··· ENTRIES SUPPLIED ···

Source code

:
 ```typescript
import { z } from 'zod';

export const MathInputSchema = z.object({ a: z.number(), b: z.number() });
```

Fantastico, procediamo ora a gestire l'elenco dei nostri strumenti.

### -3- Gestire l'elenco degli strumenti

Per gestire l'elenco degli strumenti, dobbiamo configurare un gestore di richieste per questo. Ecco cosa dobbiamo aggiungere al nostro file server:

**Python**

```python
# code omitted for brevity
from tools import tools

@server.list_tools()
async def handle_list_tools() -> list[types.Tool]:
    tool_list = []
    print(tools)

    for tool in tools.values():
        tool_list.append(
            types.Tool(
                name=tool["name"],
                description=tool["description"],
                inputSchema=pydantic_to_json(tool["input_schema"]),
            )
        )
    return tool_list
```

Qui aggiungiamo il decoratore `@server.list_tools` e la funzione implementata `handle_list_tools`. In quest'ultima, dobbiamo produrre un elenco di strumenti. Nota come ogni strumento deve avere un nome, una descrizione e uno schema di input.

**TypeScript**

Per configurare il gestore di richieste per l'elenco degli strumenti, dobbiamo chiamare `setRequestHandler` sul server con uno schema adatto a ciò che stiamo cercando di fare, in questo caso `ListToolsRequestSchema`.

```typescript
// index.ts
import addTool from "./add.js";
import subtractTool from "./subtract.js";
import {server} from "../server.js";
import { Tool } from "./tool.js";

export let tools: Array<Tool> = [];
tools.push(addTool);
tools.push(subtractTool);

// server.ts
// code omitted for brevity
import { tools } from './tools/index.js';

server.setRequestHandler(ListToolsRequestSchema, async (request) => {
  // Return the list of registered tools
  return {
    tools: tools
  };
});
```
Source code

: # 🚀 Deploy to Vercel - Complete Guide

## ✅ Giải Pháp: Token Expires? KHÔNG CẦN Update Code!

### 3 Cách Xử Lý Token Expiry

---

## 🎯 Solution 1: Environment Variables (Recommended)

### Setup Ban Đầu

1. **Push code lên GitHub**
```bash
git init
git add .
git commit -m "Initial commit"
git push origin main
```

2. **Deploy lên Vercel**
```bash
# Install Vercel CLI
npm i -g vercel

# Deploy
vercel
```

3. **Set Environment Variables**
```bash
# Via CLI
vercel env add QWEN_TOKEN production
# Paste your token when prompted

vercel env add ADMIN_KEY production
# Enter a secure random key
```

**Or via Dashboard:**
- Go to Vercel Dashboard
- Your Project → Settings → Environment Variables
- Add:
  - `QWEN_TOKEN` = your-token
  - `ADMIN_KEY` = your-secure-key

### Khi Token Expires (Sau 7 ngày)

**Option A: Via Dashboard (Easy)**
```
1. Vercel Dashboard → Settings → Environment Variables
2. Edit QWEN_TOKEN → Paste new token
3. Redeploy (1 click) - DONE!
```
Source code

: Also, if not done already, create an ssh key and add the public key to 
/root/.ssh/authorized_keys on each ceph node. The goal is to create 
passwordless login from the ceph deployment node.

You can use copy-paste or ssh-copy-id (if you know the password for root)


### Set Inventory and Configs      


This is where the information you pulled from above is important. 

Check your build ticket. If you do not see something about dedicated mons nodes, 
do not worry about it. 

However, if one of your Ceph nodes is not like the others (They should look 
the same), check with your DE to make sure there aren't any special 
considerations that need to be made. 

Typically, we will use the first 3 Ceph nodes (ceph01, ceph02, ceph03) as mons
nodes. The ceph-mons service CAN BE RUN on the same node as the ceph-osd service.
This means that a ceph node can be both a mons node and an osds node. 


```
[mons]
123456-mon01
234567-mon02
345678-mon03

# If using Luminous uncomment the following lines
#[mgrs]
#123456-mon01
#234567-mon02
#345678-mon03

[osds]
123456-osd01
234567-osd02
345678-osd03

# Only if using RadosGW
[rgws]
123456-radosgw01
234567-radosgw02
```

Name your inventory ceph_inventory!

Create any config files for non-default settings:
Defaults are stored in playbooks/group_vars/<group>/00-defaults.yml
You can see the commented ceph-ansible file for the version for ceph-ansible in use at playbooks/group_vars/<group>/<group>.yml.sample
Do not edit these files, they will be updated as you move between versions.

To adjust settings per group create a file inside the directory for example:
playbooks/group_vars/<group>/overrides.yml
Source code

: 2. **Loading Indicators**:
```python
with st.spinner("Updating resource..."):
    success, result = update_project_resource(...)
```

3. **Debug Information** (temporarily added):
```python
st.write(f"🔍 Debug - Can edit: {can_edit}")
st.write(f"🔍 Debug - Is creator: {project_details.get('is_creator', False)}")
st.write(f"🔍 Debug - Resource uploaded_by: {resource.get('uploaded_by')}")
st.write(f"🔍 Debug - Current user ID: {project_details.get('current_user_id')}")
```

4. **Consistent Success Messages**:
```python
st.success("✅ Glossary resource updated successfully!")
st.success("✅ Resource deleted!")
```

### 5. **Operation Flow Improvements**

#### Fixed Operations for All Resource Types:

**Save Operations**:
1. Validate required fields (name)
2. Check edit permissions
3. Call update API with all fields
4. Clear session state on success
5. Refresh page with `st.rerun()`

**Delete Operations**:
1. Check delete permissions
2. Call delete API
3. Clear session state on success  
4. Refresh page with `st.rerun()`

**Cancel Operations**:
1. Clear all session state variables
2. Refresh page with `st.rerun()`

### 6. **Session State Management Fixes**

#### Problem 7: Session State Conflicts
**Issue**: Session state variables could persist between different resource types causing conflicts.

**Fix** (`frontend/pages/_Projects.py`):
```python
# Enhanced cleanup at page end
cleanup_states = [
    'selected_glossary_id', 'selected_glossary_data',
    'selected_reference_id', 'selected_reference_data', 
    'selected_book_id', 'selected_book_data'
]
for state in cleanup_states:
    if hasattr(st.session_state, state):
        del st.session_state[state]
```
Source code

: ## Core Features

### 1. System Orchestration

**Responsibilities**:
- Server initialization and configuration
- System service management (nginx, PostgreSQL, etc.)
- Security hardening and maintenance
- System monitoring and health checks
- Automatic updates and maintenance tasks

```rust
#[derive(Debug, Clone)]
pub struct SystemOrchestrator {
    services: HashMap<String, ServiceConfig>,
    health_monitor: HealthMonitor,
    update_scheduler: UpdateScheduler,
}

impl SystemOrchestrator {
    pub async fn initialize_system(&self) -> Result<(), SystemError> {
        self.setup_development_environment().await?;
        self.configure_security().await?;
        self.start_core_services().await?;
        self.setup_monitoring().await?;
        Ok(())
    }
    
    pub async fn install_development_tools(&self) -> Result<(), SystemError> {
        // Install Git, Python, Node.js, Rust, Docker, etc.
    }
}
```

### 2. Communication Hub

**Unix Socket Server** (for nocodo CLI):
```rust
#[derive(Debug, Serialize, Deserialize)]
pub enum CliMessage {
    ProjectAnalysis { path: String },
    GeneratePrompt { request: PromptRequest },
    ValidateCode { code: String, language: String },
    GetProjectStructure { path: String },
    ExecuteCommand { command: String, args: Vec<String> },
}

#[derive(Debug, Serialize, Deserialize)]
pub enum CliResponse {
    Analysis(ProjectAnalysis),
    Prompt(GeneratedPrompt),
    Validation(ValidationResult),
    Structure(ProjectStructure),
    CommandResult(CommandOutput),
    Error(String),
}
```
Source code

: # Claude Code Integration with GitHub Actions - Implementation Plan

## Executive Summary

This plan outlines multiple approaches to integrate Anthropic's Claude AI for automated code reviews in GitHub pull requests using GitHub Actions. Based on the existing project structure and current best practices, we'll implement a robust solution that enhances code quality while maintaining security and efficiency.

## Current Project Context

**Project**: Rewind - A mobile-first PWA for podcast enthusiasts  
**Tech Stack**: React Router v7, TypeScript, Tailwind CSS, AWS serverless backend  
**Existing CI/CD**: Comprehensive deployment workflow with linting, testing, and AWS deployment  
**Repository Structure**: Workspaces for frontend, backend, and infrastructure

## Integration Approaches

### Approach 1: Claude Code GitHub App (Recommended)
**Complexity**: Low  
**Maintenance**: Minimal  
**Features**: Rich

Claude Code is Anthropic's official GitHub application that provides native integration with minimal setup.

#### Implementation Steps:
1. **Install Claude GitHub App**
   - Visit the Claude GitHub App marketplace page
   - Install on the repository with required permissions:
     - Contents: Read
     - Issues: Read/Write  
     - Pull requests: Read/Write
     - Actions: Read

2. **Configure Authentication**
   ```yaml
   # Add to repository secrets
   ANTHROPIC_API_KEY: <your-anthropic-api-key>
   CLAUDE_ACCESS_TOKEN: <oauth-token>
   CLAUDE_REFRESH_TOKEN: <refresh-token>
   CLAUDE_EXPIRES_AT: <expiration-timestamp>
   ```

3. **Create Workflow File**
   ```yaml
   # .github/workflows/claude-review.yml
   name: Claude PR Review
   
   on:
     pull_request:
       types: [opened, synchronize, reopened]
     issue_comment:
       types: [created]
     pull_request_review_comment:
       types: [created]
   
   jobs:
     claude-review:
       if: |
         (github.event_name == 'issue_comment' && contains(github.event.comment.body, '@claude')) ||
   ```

···

## TASK PROMPT:
Looking at the data above, say how many lines contain the word "osds", with no added words.

## RESULT FOR THIS EXERCISE:
2